■ EXERCISE OBJECTIVE: This exercise calls for the data below to be retyped exactly, minus any images.

■ STORED DATA:
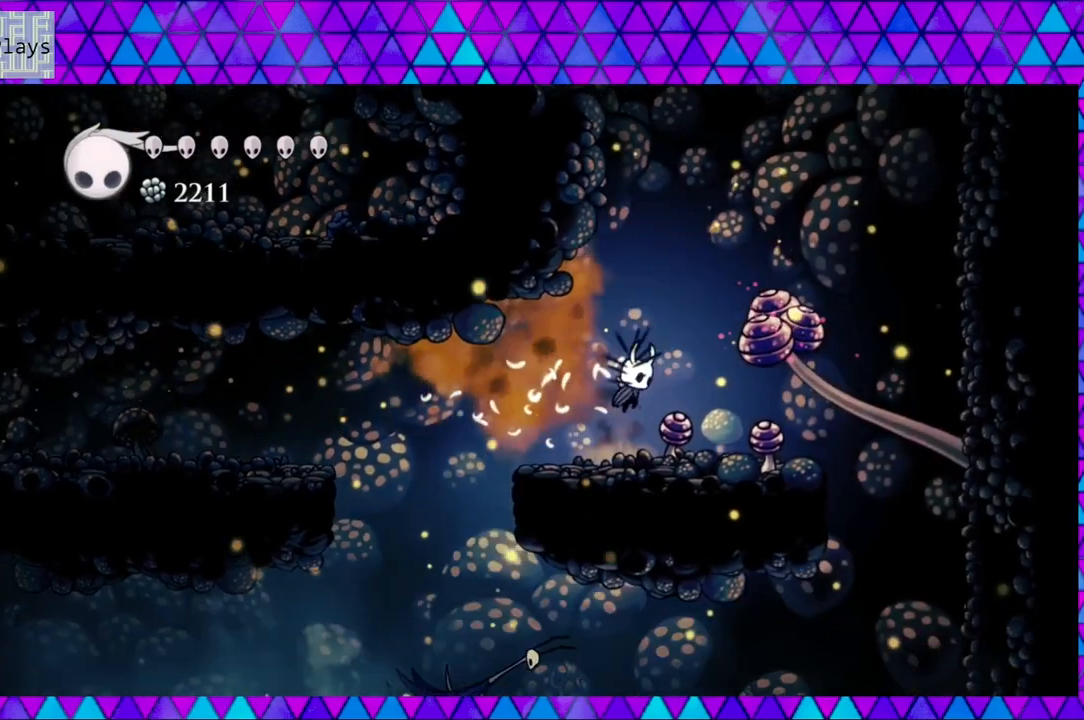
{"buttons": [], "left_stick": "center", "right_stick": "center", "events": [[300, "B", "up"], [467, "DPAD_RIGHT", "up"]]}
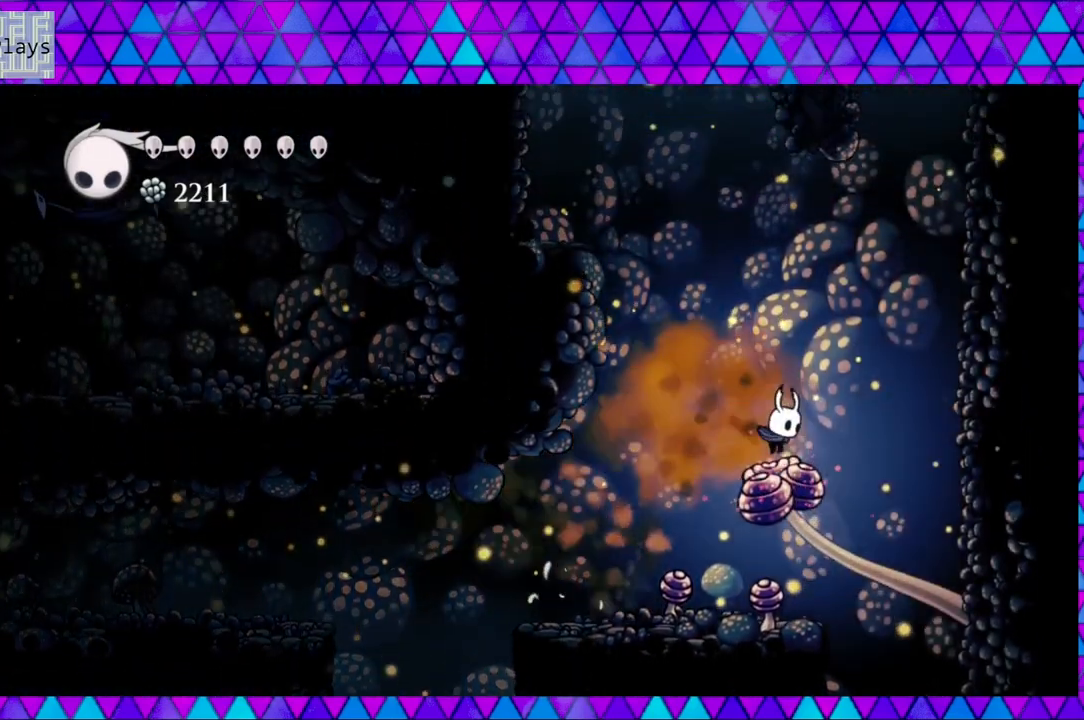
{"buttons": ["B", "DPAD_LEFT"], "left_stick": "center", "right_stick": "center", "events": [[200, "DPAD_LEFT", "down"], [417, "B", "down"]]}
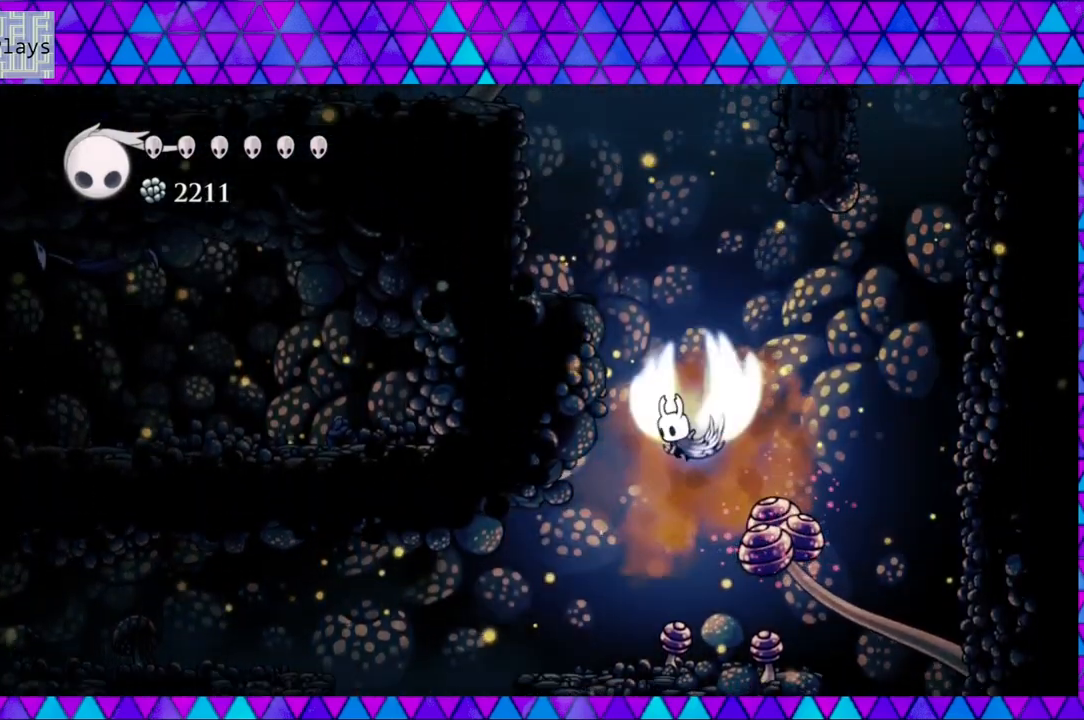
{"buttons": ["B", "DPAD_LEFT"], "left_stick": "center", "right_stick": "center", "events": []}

■ EXERCISE RESULT:
{"buttons": [], "left_stick": "center", "right_stick": "center", "events": [[300, "B", "up"], [467, "DPAD_RIGHT", "up"]]}
{"buttons": ["B", "DPAD_LEFT"], "left_stick": "center", "right_stick": "center", "events": [[200, "DPAD_LEFT", "down"], [417, "B", "down"]]}
{"buttons": ["B", "DPAD_LEFT"], "left_stick": "center", "right_stick": "center", "events": []}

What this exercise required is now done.